Ce vendredi 17 de juill[et] 1693

Notes :

[1] Il s’agit apparemment, comme on le découvre dans la suite de la lettre, de mémoires sur la ville de Maastricht visant à corriger l’article défectueux de Moréri. Du Rondel avait déjà relevé que Le Clerc maintenait une erreur dans l’article « Mastricht » dans l’édition de Moréri dont il s’était chargé et avait, à cette occasion, mentionné la colère du « patron » Etienne Groulart, qui était grand-mayeur de la ville : voir Lettre 822, n.12.

[2] Etienne Groulart, grand-mayeur à Maastricht, avait été désigné par Jacques Du Rondel comme son « patron » dans sa lettre du début de janvier 1684 (Lettre 245, in fine).

[3] Après l’édition de Moréri revue par Le Clerc (Amsterdam 1691, 1692, folio, 2 vol.), deux nouvelles révisions furent publiées aux Provinces-Unies (Amsterdam, G. Gallet 1698, folio, 4 vol. ; Amsterdam, La Haye, Aux dépens de la Compagnie 1698, folio, 4 vol.), puis une édition parisienne établie par Vaultier chez Jean-Baptiste Coignard en 1704 (Paris 1704, folio, 4 vol.). Sur le rôle des projets de révision du Grand Dictionnaire de Moréri dans l’évolution de la conception du DHC de Bayle, voir H.H.M. van Lieshout, The Making of Pierre Bayle’s « Dictionaire historique et critique » (Amsterdam et Utrecht 2001), p.1-4.

[4] Denis Thierry, imprimeur-libraire parisien de la rue Saint-Jacques : voir Lettre 612, n.12.

[5] C’est sans doute une réimpression de l’édition Le Clerc que Bayle désigne ainsi : voir ci-dessus, n.3.

[6] Etienne Groulart souhaitait certainement corriger l’erreur de Moréri maintenue par Le Clerc : voir ci-dessus n.1 et Lettre 822, n.12.

[7] Sur ce projet inabouti de publication d’un recueil des erreurs de Moréri, voir H.H.M. Lieshout, The Making of Pierre Bayle’s « Dictionnaire historique et critique », p.1-5, et notre illustration n° 13.

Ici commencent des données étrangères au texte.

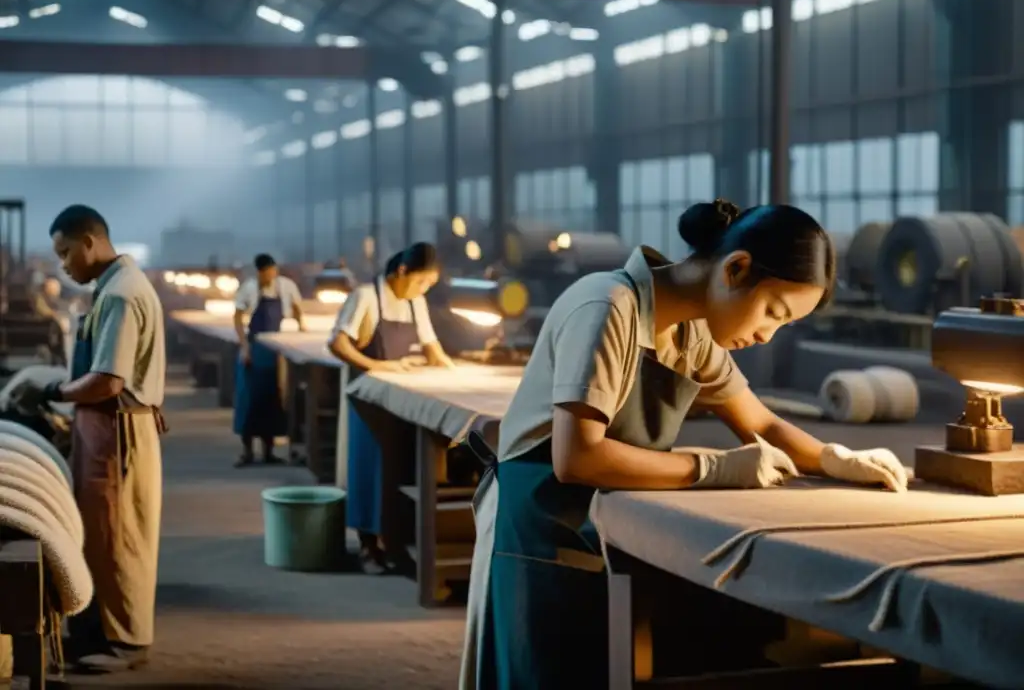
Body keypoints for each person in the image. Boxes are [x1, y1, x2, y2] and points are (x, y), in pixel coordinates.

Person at [459, 200, 910, 690]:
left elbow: (761, 423)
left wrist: (834, 458)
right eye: (772, 312)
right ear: (735, 269)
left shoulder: (694, 334)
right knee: (540, 670)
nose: (765, 335)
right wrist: (714, 468)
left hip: (602, 524)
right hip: (539, 527)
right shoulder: (609, 306)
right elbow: (577, 457)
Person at [18, 204, 167, 674]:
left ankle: (127, 642)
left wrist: (50, 391)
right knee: (102, 535)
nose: (63, 265)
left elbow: (107, 381)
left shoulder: (121, 294)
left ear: (90, 242)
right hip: (103, 428)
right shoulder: (112, 288)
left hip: (117, 431)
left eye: (65, 253)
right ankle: (102, 630)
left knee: (119, 536)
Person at [327, 242, 456, 574]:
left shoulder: (415, 302)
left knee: (395, 473)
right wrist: (375, 365)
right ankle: (369, 548)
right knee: (368, 471)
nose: (422, 290)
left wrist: (453, 371)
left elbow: (431, 347)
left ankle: (397, 545)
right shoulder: (365, 297)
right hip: (368, 398)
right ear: (402, 271)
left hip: (400, 402)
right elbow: (338, 343)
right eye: (421, 282)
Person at [232, 253, 305, 467]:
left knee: (272, 400)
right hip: (254, 349)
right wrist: (244, 347)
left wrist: (301, 330)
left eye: (272, 271)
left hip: (276, 351)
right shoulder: (249, 288)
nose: (269, 275)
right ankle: (247, 452)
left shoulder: (286, 287)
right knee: (249, 400)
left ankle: (269, 452)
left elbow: (298, 310)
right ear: (258, 272)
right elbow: (237, 317)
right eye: (264, 272)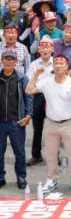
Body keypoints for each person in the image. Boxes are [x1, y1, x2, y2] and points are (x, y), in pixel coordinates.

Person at [25, 54, 71, 194]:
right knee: (51, 155)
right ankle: (52, 179)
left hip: (70, 122)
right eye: (56, 63)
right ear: (53, 66)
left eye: (61, 64)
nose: (58, 66)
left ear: (67, 66)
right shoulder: (46, 81)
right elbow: (28, 90)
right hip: (51, 123)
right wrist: (36, 74)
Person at [0, 48, 33, 189]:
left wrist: (28, 115)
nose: (8, 62)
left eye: (11, 59)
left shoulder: (22, 78)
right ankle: (0, 177)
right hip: (0, 122)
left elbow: (29, 97)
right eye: (5, 59)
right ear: (1, 61)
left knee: (19, 152)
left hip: (17, 122)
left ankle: (21, 177)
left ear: (16, 62)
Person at [25, 37, 55, 167]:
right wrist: (36, 75)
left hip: (54, 97)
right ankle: (36, 154)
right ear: (39, 49)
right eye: (42, 47)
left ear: (52, 49)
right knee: (37, 127)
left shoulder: (56, 63)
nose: (45, 49)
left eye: (48, 47)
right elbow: (28, 83)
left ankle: (55, 155)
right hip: (38, 96)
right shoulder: (34, 64)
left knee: (54, 127)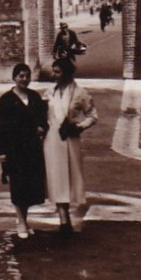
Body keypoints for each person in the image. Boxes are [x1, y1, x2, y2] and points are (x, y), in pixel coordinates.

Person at [0, 62, 49, 239]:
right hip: (14, 148)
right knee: (17, 185)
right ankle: (22, 222)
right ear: (14, 78)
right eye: (21, 76)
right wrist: (1, 152)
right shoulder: (7, 100)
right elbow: (1, 128)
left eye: (27, 76)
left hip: (32, 148)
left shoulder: (34, 97)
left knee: (30, 186)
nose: (24, 79)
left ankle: (23, 219)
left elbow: (43, 120)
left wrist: (42, 128)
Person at [42, 56, 98, 235]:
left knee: (70, 177)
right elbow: (42, 115)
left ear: (66, 73)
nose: (54, 75)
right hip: (51, 139)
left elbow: (93, 115)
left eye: (57, 72)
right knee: (56, 177)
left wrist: (79, 127)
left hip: (70, 139)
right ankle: (63, 217)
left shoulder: (80, 93)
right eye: (54, 71)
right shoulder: (49, 91)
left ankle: (66, 213)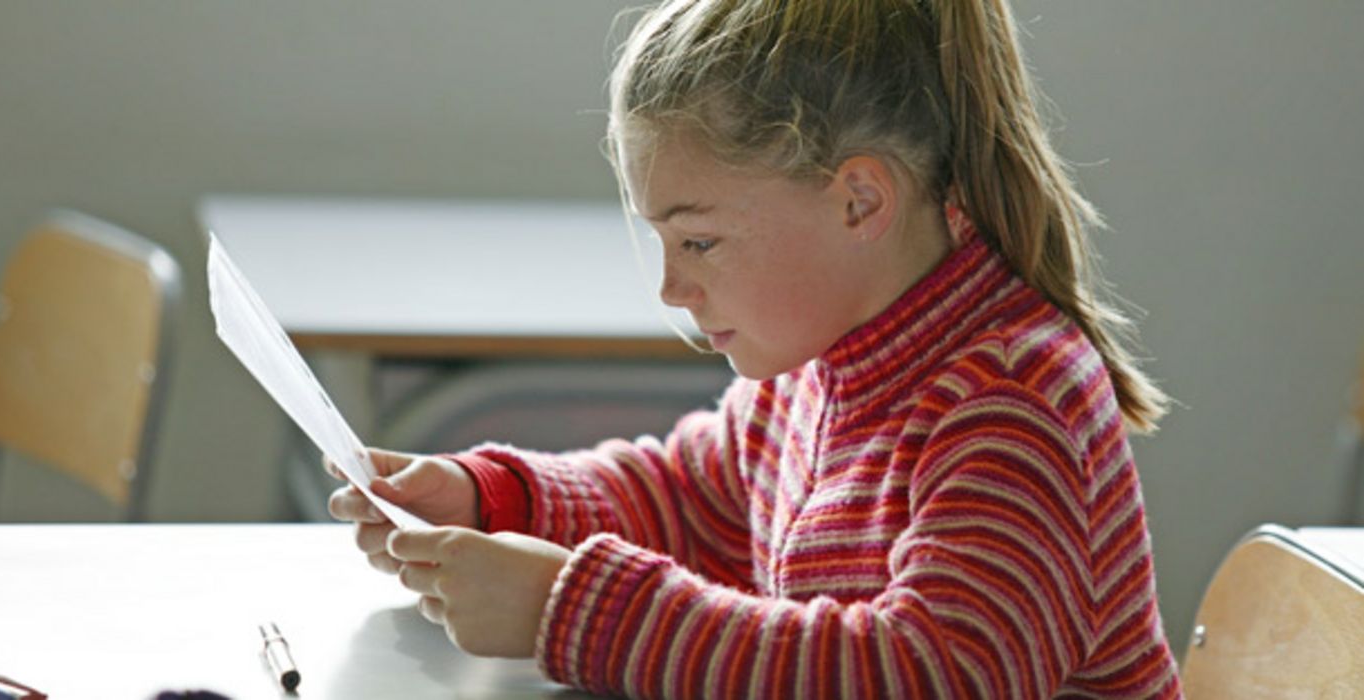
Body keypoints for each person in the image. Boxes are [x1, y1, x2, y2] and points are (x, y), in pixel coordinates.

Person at [327, 0, 1183, 696]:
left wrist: (570, 609)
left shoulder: (1013, 400)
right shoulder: (818, 368)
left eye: (698, 243)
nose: (670, 289)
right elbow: (685, 500)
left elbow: (933, 670)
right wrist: (492, 500)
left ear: (857, 202)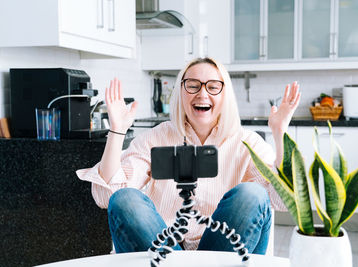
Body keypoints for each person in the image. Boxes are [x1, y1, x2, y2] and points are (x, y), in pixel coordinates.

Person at [76, 57, 300, 254]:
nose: (202, 93)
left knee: (251, 193)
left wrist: (280, 133)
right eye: (192, 85)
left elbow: (282, 202)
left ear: (225, 95)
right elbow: (107, 197)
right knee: (125, 199)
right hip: (166, 251)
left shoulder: (248, 142)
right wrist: (117, 130)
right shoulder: (157, 137)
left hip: (223, 251)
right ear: (181, 91)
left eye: (213, 86)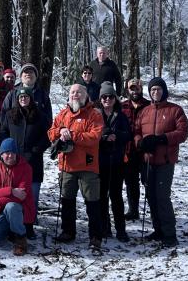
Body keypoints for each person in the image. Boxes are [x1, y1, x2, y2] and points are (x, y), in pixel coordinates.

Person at [48, 84, 104, 251]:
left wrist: (72, 134)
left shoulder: (94, 114)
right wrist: (60, 131)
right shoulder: (63, 114)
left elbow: (94, 137)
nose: (75, 95)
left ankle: (95, 235)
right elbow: (50, 132)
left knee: (92, 201)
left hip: (88, 164)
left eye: (79, 92)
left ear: (86, 95)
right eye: (72, 92)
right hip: (67, 164)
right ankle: (68, 231)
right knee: (67, 199)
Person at [134, 77, 188, 248]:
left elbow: (183, 132)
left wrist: (162, 139)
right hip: (148, 161)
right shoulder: (145, 111)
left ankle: (169, 234)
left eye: (158, 89)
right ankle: (158, 229)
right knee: (151, 196)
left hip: (165, 161)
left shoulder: (175, 110)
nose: (155, 92)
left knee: (162, 197)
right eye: (152, 90)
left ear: (164, 91)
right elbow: (136, 130)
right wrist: (140, 143)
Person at [0, 88, 50, 239]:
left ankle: (29, 226)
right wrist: (5, 149)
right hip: (13, 161)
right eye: (21, 96)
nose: (23, 99)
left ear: (31, 98)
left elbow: (48, 135)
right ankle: (13, 225)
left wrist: (37, 149)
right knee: (14, 194)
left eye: (26, 96)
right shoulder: (10, 115)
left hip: (33, 161)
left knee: (31, 196)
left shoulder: (40, 116)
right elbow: (3, 132)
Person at [0, 138, 35, 256]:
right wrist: (11, 190)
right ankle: (9, 230)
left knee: (11, 206)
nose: (10, 156)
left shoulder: (26, 168)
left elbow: (21, 196)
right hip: (0, 211)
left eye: (12, 152)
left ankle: (20, 239)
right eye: (6, 153)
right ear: (1, 154)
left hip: (20, 209)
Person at [95, 82, 131, 242]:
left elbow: (128, 134)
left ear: (115, 99)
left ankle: (121, 230)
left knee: (116, 196)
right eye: (104, 97)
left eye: (110, 97)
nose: (107, 99)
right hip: (100, 161)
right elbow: (93, 133)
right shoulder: (95, 114)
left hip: (117, 161)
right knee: (102, 196)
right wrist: (103, 137)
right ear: (100, 99)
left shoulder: (121, 115)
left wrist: (116, 135)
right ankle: (104, 228)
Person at [121, 78, 151, 220]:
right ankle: (133, 210)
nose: (134, 91)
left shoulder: (149, 106)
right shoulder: (122, 106)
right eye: (132, 88)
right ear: (128, 90)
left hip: (145, 151)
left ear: (141, 89)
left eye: (137, 88)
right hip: (128, 151)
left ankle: (155, 211)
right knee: (131, 182)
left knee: (148, 182)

[8] Il y a, en effet, dans le DHC, quelques articles consacrés à des lieux : « Abdias », « Alais », « Alalcomene », « Athénée », « Auriège, ou plutôt Ariege », « Azote », « Balzac », « Berenice », « Beryte », « Bodegrave », « Cappadoce », « Constance, ville d’Allemagne », « Dioscoride », « Dioscurias », « Egnatia », « Erese », « Erfort », « Estampes, ville de France », « Fontevraud », « Garonne », « Gergenti », « Guise », « Halicarnasse », « Japon », « Ipres », « Italica », « Lamia », « Landau, ville impériale », « Lemnos », « Lesbos », « Leucade », « Leuwentz », « Loudun », « Luxembourg », « Macon », « Mausolée », « Mecque », « Methydre », « Montauban », « Motte ou Mothe (La), ville de Lorraine », « Naucratis », « Pergame », « Perge », « Phaselis », « Phasis », « Pithom », « Pozzuolo », « Reckheim », « Roses, ville », « Rotterdam », « Sainte-Maure », « Scamander », « Siris », « Soubise », « Telmesse », « Tenedos », « Tibur », « Toulouse », « Traerbach », « Trappe, abbaye de la », « Verone », « Ulm, ou Ulme », « Usson, château d’Auvergne ».

[9] Sur la Vie d’Epicure latine de Du Rondel, voir Lettre 825, n.17. Quant au « prosélÿte » épicurien, nous ne saurions l’identifier plus précisément.

[10] Le pasteur de l’Eglise wallonne de Rotterdam, Philippe Le Gendre, ancien pasteur de Rouen, avait épousé une fille du second mariage de Pierre Du Bosc (voir Lettre 164, n.10). Il avait déjà publié des Sermons sur divers textes de l’Ecriture Sainte (Rotterdam 1687, 8°, 2 vol.) de son beau-père ; une deuxième édition augmentée devait paraître en 4 volumes (Rotterdam 1692-1701, 8°, 4 vol.). Il s’agit ici de sa Vie de P. Du Bosc, ministre du saint Evangile, enrichie de lettres, harangues, dissertations et autres pièces importantes (Rotterdam 1694, 8°) : Reinier Leers, qui imprimait cet ouvrage, annonce à Jean-Alphonse Turrettini qu’il est achevé (éd. M.-C. Pitassi, n° 679) ; il devait être recensé par Basnage de Beauval dans l’ HOS, août 1693, art. IX.

[11] Pierre Salbert de Marcilly séjournait parfois en garnison à Maastricht, où il était lié avec Du Rondel : voir Lettre 819, n.8.